Aiden has been growing his hair out. I don’t mind because I love his strawberry blonde hair. I love it with a little length. I love how thick it is. I think it’s absolutely wonderful and unique and so very Aiden.
Several weeks ago I made an appointment with our favorite hairstylist, Jenna, to cut Ches and the boys’ hair. Aiden refused the cut. I said, “That’s fine. You can either just trim it, or let it go as long as you want.” He opted to let it go.
A couple of weeks later Aiden admitted to me that he was growing his hair out because he wanted to see how long it would take before I freaked out. I laughed and said, “It’s just hair. I don’t care. You can grow it to your ankles and I’m not going to care. You can do whatever you want with your hair.”
He looked a little troubled for a minute, then quietly asked, “Then can I get a haircut?”
I have an itch. I have often had this little itch, and it comes and goes. Lately, since my big trip to Switzerland, this itch has grown and just won’t leave. Now I have made the mistake of reading “My Life in France” by Julia Child and it’s making that itch worse and worse.
I want to live in Europe. For just a few years. Maybe permanently.
I want to experience something totally new. I want to learn a new language. I want to live the lifestyle of a European… one who enjoys life and family. Where stores close and people leave work at 5 pm. Where nothing is open on Sundays because it’s a family day. Where everyone rides a bike or walks where they need to go. Where public transportation is huge and works well, so you don’t need a car to get everywhere. Where exercise isn’t going to the gym and killing yourself, but just a part of daily life (the walking and bike riding…). Where food tastes amazing and people take the time to enjoy their meals. Where the scenery is just breath-taking, the architecture is amazing, the history is so alive…
There is so much more to it than that. I know it’s easily dismissed. I can’t explain it properly, but I have always felt this pull… I belong there. I want it. I need it.
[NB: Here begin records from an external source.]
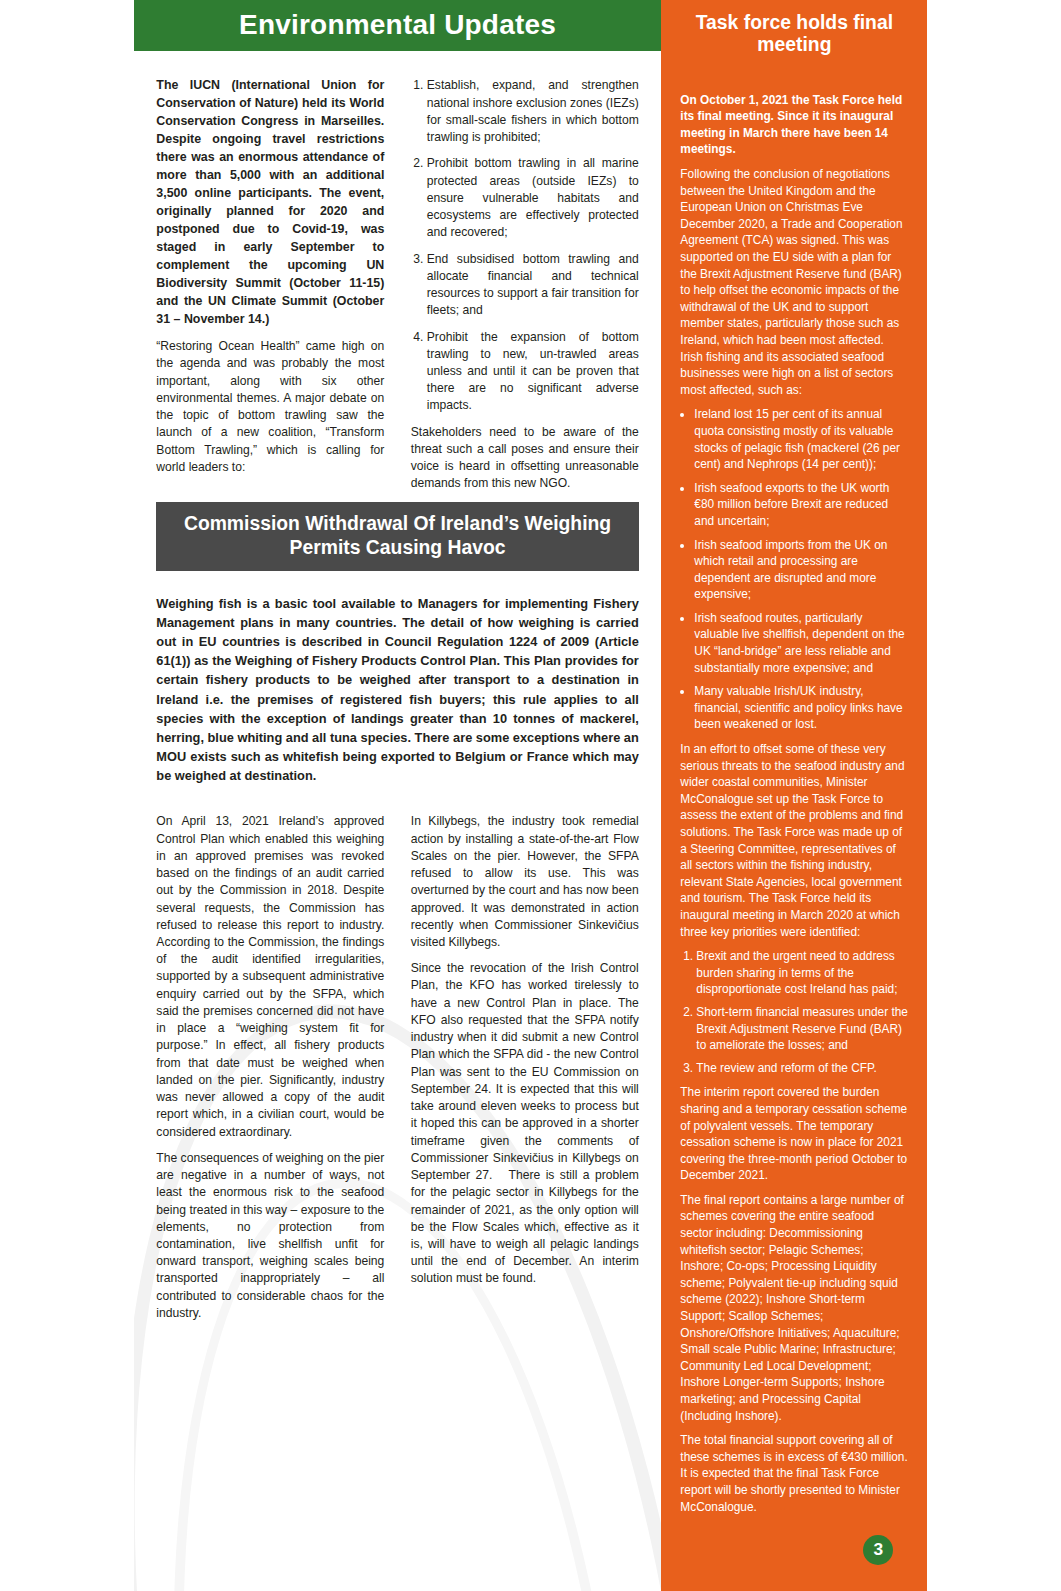Environmental Updates
The IUCN (International Union for Conservation of Nature) held its World Conservation Congress in Marseilles. Despite ongoing travel restrictions there was an enormous attendance of more than 5,000 with an additional 3,500 online participants. The event, originally planned for 2020 and postponed due to Covid-19, was staged in early September to complement the upcoming UN Biodiversity Summit (October 11-15) and the UN Climate Summit (October 31 – November 14.)
“Restoring Ocean Health” came high on the agenda and was probably the most important, along with six other environmental themes. A major debate on the topic of bottom trawling saw the launch of a new coalition, “Transform Bottom Trawling,” which is calling for world leaders to:
Establish, expand, and strengthen national inshore exclusion zones (IEZs) for small-scale fishers in which bottom trawling is prohibited;
Prohibit bottom trawling in all marine protected areas (outside IEZs) to ensure vulnerable habitats and ecosystems are effectively protected and recovered;
End subsidised bottom trawling and allocate financial and technical resources to support a fair transition for fleets; and
Prohibit the expansion of bottom trawling to new, un-trawled areas unless and until it can be proven that there are no significant adverse impacts.
Stakeholders need to be aware of the threat such a call poses and ensure their voice is heard in offsetting unreasonable demands from this new NGO.
Commission Withdrawal Of Ireland’s Weighing
Permits Causing Havoc
Weighing fish is a basic tool available to Managers for implementing Fishery Management plans in many countries. The detail of how weighing is carried out in EU countries is described in Council Regulation 1224 of 2009 (Article 61(1)) as the Weighing of Fishery Products Control Plan. This Plan provides for certain fishery products to be weighed after transport to a destination in Ireland i.e. the premises of registered fish buyers; this rule applies to all species with the exception of landings greater than 10 tonnes of mackerel, herring, blue whiting and all tuna species. There are some exceptions where an MOU exists such as whitefish being exported to Belgium or France which may be weighed at destination.
On April 13, 2021 Ireland’s approved Control Plan which enabled this weighing in an approved premises was revoked based on the findings of an audit carried out by the Commission in 2018. Despite several requests, the Commission has refused to release this report to industry. According to the Commission, the findings of the audit identified irregularities, supported by a subsequent administrative enquiry carried out by the SFPA, which said the premises concerned did not have in place a “weighing system fit for purpose.” In effect, all fishery products from that date must be weighed when landed on the pier. Significantly, industry was never allowed a copy of the audit report which, in a civilian court, would be considered extraordinary.
The consequences of weighing on the pier are negative in a number of ways, not least the enormous risk to the seafood being treated in this way – exposure to the elements, no protection from contamination, live shellfish unfit for onward transport, weighing scales being transported inappropriately – all contributed to considerable chaos for the industry.
In Killybegs, the industry took remedial action by installing a state-of-the-art Flow Scales on the pier. However, the SFPA refused to allow its use. This was overturned by the court and has now been approved. It was demonstrated in action recently when Commissioner Sinkevičius visited Killybegs.
Since the revocation of the Irish Control Plan, the KFO has worked tirelessly to have a new Control Plan in place. The KFO also requested that the SFPA notify industry when it did submit a new Control Plan which the SFPA did - the new Control Plan was sent to the EU Commission on September 24. It is expected that this will take around eleven weeks to process but it hoped this can be approved in a shorter timeframe given the comments of Commissioner Sinkevičius in Killybegs on September 27. There is still a problem for the pelagic sector in Killybegs for the remainder of 2021, as the only option will be the Flow Scales which, effective as it is, will have to weigh all pelagic landings until the end of December. An interim solution must be found.
Task force holds final meeting
On October 1, 2021 the Task Force held its final meeting. Since it its inaugural meeting in March there have been 14 meetings.
Following the conclusion of negotiations between the United Kingdom and the European Union on Christmas Eve December 2020, a Trade and Cooperation Agreement (TCA) was signed. This was supported on the EU side with a plan for the Brexit Adjustment Reserve fund (BAR) to help offset the economic impacts of the withdrawal of the UK and to support member states, particularly those such as Ireland, which had been most affected. Irish fishing and its associated seafood businesses were high on a list of sectors most affected, such as:
Ireland lost 15 per cent of its annual quota consisting mostly of its valuable stocks of pelagic fish (mackerel (26 per cent) and Nephrops (14 per cent));
Irish seafood exports to the UK worth €80 million before Brexit are reduced and uncertain;
Irish seafood imports from the UK on which retail and processing are dependent are disrupted and more expensive;
Irish seafood routes, particularly valuable live shellfish, dependent on the UK “land-bridge” are less reliable and substantially more expensive; and
Many valuable Irish/UK industry, financial, scientific and policy links have been weakened or lost.
In an effort to offset some of these very serious threats to the seafood industry and wider coastal communities, Minister McConalogue set up the Task Force to assess the extent of the problems and find solutions. The Task Force was made up of a Steering Committee, representatives of all sectors within the fishing industry, relevant State Agencies, local government and tourism. The Task Force held its inaugural meeting in March 2020 at which three key priorities were identified:
Brexit and the urgent need to address burden sharing in terms of the disproportionate cost Ireland has paid;
Short-term financial measures under the Brexit Adjustment Reserve Fund (BAR) to ameliorate the losses; and
The review and reform of the CFP.
The interim report covered the burden sharing and a temporary cessation scheme of polyvalent vessels. The temporary cessation scheme is now in place for 2021 covering the three-month period October to December 2021.
The final report contains a large number of schemes covering the entire seafood sector including: Decommissioning whitefish sector; Pelagic Schemes; Inshore; Co-ops; Processing Liquidity scheme; Polyvalent tie-up including squid scheme (2022); Inshore Short-term Support; Scallop Schemes; Onshore/Offshore Initiatives; Aquaculture; Small scale Public Marine; Infrastructure; Community Led Local Development; Inshore Longer-term Supports; Inshore marketing; and Processing Capital (Including Inshore).
The total financial support covering all of these schemes is in excess of €430 million. It is expected that the final Task Force report will be shortly presented to Minister McConalogue.
3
The biggest problem is I am just a teacher and stay at home mom. And I married a teacher. It’s not like either of us have jobs that can get us transferred overseas for even a short time. And don’t tell me about DODS. I know how that works (believe me, I have looked into it!). They aren’t exactly looking for band directors to teach at these American schools. And it’s super hard to actually get Western Europe. (Asia apparently is easier).
So I will continue to read all about other people’s experiences and look at my pictures from Switzerland and England and try to remember my time in Norway and I’ll save and save and save and hopefully make another trip (this time with Ches) in the next 10 years or so… All the time wishing and hoping and dreaming for something that apparently I just can’t have. I’m kind of used to that anyway.